I suppose I should have anticipated it. The same dynamics that cause characters to come to life are at work in the novel as a whole, and I've been working on this story and with this narrator, in some form or other, for over a decade. The past three years have been immersive -- it's the only thing I am writing, and I work on it every single day. So I shouldn't be surprised that my novel would develop a personality, but I am. And I am most surprised that that personality is, well....kind of a jerk, actually.

As I said, for the past three years, this novel is the only thing I have worked on, which was not necessarily by choice. This novel is a jealous novel that didn't give me the brain space to be able to think about other stories or even do much reading. Which would be fine, except for the fact that this novel will occasionally just shut down on me for no apparent reason. I'm familiar enough with my own process to recognize procrastination, avoidance, and fear-induced creative paralysis pretty quickly, but this novel sometimes seemed to just....go away. I'd lose the narrator's voice, lose track of details and themes, lose the forward momentum, spend hours, DAYS even, just staring at the computer and being rewarded with a single sentence.

And then, when I would finally say, "Okay, I give up. I'm going to go work on something else!" BANG, the novel would be back. Almost like it was saying, "Wait, don't go, I was only kidding!" It's been a bit like being in an emotionally manipulative relationship with the fact that all of this is being generated from within my own head -- yes, I am the one who's doing this to myself -- added in just for fun.

I suppose it's not too much of a mystery why my novel behaves like this -- my first person, present tense narrator is an emotionally shut down 17-year old boy with an eidetic memory, who is trying to come to terms with the extreme grief caused by the death of his older brother in a car accident, a car accident he caused and can't remember. It's a difficult narrative voice to hold on to -- he is unaware of so many things that have to be made clear to the reader before they become clear to him (as an aside: several years ago, while this was still a short story, a workshop leader tried to convince me to switch it to third person/past tense for just this reason. First person/present tense compresses what the narrator (and reader who's seeing the world through the narrator's eyes) can know and the amount of perspective he or she has on the events of the novel. Third/past gives you distance and perspective, and makes it easier to generate the tension and forward momentum needed to keep the story moving. While I'm happy I ignored the advice, I do recognize how much easier my life would have been if I had followed it).

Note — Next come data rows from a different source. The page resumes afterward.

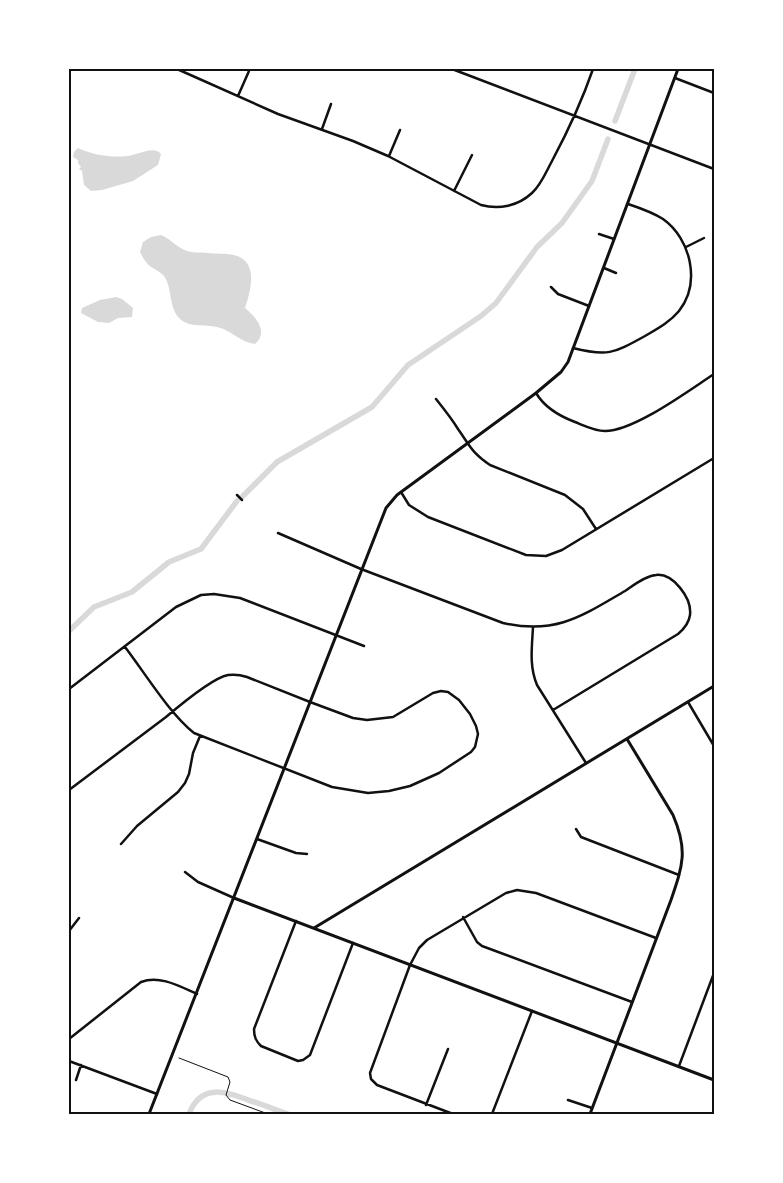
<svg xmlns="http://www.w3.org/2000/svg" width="783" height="1183" font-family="'Asap Condensed',sans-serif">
	<rect width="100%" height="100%" fill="#fff"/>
	<path fill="#d9d9d9" d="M78,148C94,155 110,158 128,156C138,155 154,145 161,154L158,165L133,181L102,190L91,191L84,185L82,171L79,169L81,167L78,163V160L73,157L74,152Z
		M161,235C171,239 177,248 187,251C193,253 200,252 207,253C215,254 226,253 234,255C259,261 251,290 245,308C256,317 269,332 255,344C239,342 232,330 217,327C205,324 190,328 180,319C168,307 173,289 164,276C159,270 150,268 146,262C143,259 142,255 140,252L143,242L151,237Z
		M116,297L122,299L133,308L132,317L118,318L109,323L98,322L81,313L82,308L100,300Z"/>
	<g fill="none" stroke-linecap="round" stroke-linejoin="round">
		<path stroke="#d9d9d9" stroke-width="5.5" d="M615,121L635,69
			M243,496L277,462L372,407L408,365L481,316L496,303L537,247L562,223L592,181L608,139
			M69,631L94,607L132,592L169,562L201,549L237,501
			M189,1114C201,1082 227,1092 251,1101C264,1105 276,1110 288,1114"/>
		<path stroke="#111" stroke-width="1" d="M179,1058L228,1077L230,1082L226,1095L230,1100L268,1114"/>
		<path stroke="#111" stroke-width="2.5" d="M177,69L278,114L353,141L388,156L481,205C499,210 518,206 532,193C541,185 546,172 552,161C568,131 582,101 593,69
			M452,69L714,169
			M675,78L714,93
			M238,96L249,71
			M322,129L331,104
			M389,156L400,130
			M454,191L472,155
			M599,234L614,239
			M686,247L704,238
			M604,268L616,273
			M551,287L558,294L589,306
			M573,348C608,357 614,353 645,336C657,329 670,322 679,311C701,283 691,239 663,219C652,212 640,208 628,204
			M536,393C545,408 559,416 575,422C585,426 595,431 605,431C634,431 688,391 714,374
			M436,399C444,409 452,419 458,429C470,446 472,453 490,465L565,495L583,509L596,529
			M401,492L409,505L428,517L526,555L546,556L562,550L714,458
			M237,495L242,500
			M278,533L361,569L503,623C556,635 582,616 625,591C634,585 645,576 656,575C673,573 692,598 690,615C689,623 684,629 678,634L553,710
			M533,627C532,647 529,666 537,685L586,763
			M69,689L176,607L201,595L214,594L240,598L364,646
			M688,702L714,746
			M69,790L166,717C179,706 212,678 228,675C235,674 241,675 247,677L310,702L353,718L367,720L393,717L433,693L441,691L448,692L459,700L470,714L476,726L478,734L475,747L471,752L439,773L410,786L389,791L368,793L332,787L194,733C169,713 145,673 125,647
			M576,829L581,837L679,875
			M257,839L296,853L307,854
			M121,844L137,826L178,792L185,783L189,774L193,753L200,736
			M185,872L198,882L234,898
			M463,917L477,942L482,946L632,1002
			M296,921L254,1029C254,1037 256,1041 261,1046L298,1061L303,1060L310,1055L353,943
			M69,931L79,918
			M69,1039L141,982C160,975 179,986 197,994
			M69,1061L157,1094
			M679,1066L714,973
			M76,1080L81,1065
			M568,1100L592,1108
			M426,1105L448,1049
			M453,1114L377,1085L371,1079L370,1073L410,965L419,948L427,940L506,893L517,890L536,893L656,938
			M492,1114L532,1011"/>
		<path stroke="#111" stroke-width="3" d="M234,898L714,1080
			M314,928L714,686
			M149,1114L386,508L397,495L536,393L561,372L568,362L678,69
			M590,1114L671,900C683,865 688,850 673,815L627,739"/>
	</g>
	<rect width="783" height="1183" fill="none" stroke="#ffffff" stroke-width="140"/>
	<rect x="70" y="70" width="643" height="1043" fill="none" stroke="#111" stroke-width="2"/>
</svg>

All of this is why, though I wrote back at the beginning of November that I was nearly the end of the novel, I am still working on it at the end of January. The novel simply shut down again in December right after I completed the draft and started editing. I cajoled, I wheedled, I took hold of it with a firm hand and started getting up at 4 in the morning (which usually works), but nothing. I've gotten a few dribbles. A scene. A paragraph.

So I signed up for a friend's novel writing bootcamp to start work on the novel I was working on when What You'll Know Tomorrow decided it was no longer content to be a short story or novella, declared itself a novel, and told me I was going to be working on it and nothing else until it was done (I guess I shouldn't be surprised the novel talks to me, it's been doing it since the beginning, but really, I didn't realize we'd started out like this until I wrote those words). I figured, WYKT would get jealous and come running back to me, arms waving, yelling, "Wait....don't leave me!"
At "worst" I'd end up with a chunk of a first draft completed for my next novel, at best, I'd end up with a finished novel and a good start on the next one.

Two weeks into the bootcamp, I've yet to get anything written on the new novel, but WYKT is picking up steam quite nicely, thank you, very much, and I'm now about 30 pages from finishing my final edits.

Which probably means I'll be done sometime in June.